Start of Block

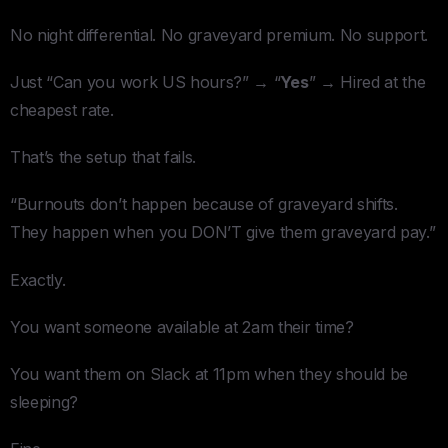
No night differential. No graveyard premium. No support.
Just “Can you work US hours?” → “
Yes
” → Hired at the
cheapest rate.
That’s the setup that fails.
“Burnouts don’t happen because of graveyard shifts.
They happen when you DON’T give them graveyard pay.”
Exactly.
You want someone available at 2am their time?
You want them on Slack at 11pm when they should be
sleeping?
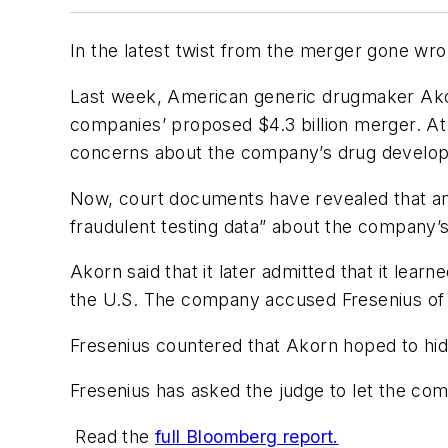
In the latest twist from the merger gone wr
Last week, American generic drugmaker A
companies’ proposed $4.3 billion merger. At th
concerns about the company’s drug develo
Now, court documents have revealed that an 
fraudulent testing data” about the company’s 
Akorn said that it later admitted that it lear
the U.S. The company accused Fresenius of b
Fresenius countered that Akorn hoped to hide
Fresenius has asked the judge to let the co
Read the
full Bloomberg report.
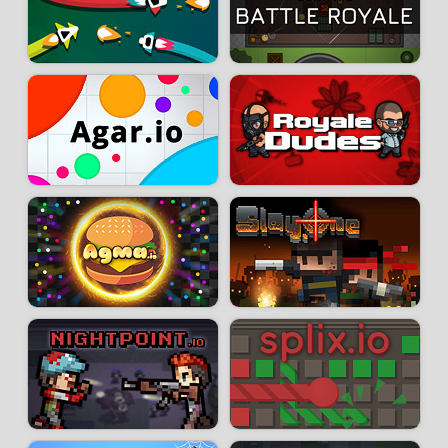
your objective will be to eliminate other players to score points. You will
score one point by eliminating an enemy ship and two points when you
manage to eliminate the designated target.
Developer:
Neuronality
-
753 k
plays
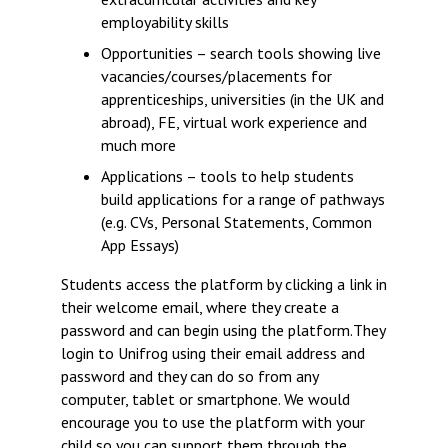
employability skills
Opportunities – search tools showing live
vacancies/courses/placements for
apprenticeships, universities (in the UK and
abroad), FE, virtual work experience and
much more
Applications – tools to help students
build applications for a range of pathways
(e.g. CVs, Personal Statements, Common
App Essays)
Students access the platform by clicking a link in
their welcome email, where they create a
password and can begin using the platform.They
login to Unifrog using their email address and
password and they can do so from any
computer, tablet or smartphone. We would
encourage you to use the platform with your
child so you can support them through the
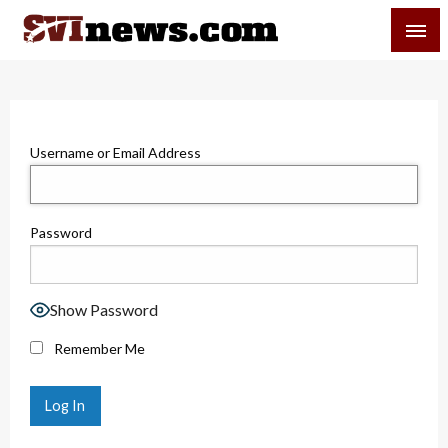
Skip
SVI-NEWS
to
content
Your Source For Local and Regional News
Username or Email Address
Password
Show Password
Remember Me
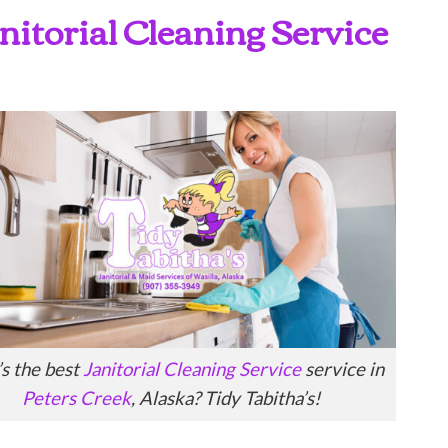
anitorial Cleaning Service
s the best
Janitorial Cleaning Service
service in
Peters Creek
, Alaska? Tidy Tabitha’s!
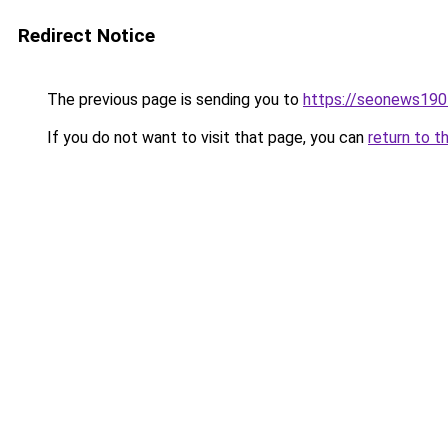
Redirect Notice
The previous page is sending you to
https://seonews190
If you do not want to visit that page, you can
return to t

End of Block

**YOUR INSTRUCTIONS:**
Omit the pictures, then output the rest of the listing exactly.

**WRITTEN RESPONSE:**
No night differential. No graveyard premium. No support.
Just “Can you work US hours?” → “
Yes
” → Hired at the
cheapest rate.
That’s the setup that fails.
“Burnouts don’t happen because of graveyard shifts.
They happen when you DON’T give them graveyard pay.”
Exactly.
You want someone available at 2am their time?
You want them on Slack at 11pm when they should be
sleeping?
In the latest twist from the merger gone wr
Last week, American generic drugmaker A
companies’ proposed $4.3 billion merger. At th
concerns about the company’s drug develo
Now, court documents have revealed that an 
fraudulent testing data” about the company’s 
Akorn said that it later admitted that it lear
the U.S. The company accused Fresenius of b
Fresenius countered that Akorn hoped to hide
Fresenius has asked the judge to let the co
Read the
full Bloomberg report.
your objective will be to eliminate other players to score points. You will
score one point by eliminating an enemy ship and two points when you
manage to eliminate the designated target.
Developer:
Neuronality
-
753 k
plays
employability skills
Opportunities – search tools showing live
vacancies/courses/placements for
apprenticeships, universities (in the UK and
abroad), FE, virtual work experience and
much more
Applications – tools to help students
build applications for a range of pathways
(e.g. CVs, Personal Statements, Common
App Essays)
Students access the platform by clicking a link in
their welcome email, where they create a
password and can begin using the platform.They
login to Unifrog using their email address and
password and they can do so from any
computer, tablet or smartphone. We would
encourage you to use the platform with your
child so you can support them through the
Skip
SVI-NEWS
to
content
Your Source For Local and Regional News
Username or Email Address
Password
Show Password
Remember Me
anitorial Cleaning Service
s the best
Janitorial Cleaning Service
service in
Peters Creek
, Alaska? Tidy Tabitha’s!
Redirect Notice
The previous page is sending you to
https://seonews190
If you do not want to visit that page, you can
return to t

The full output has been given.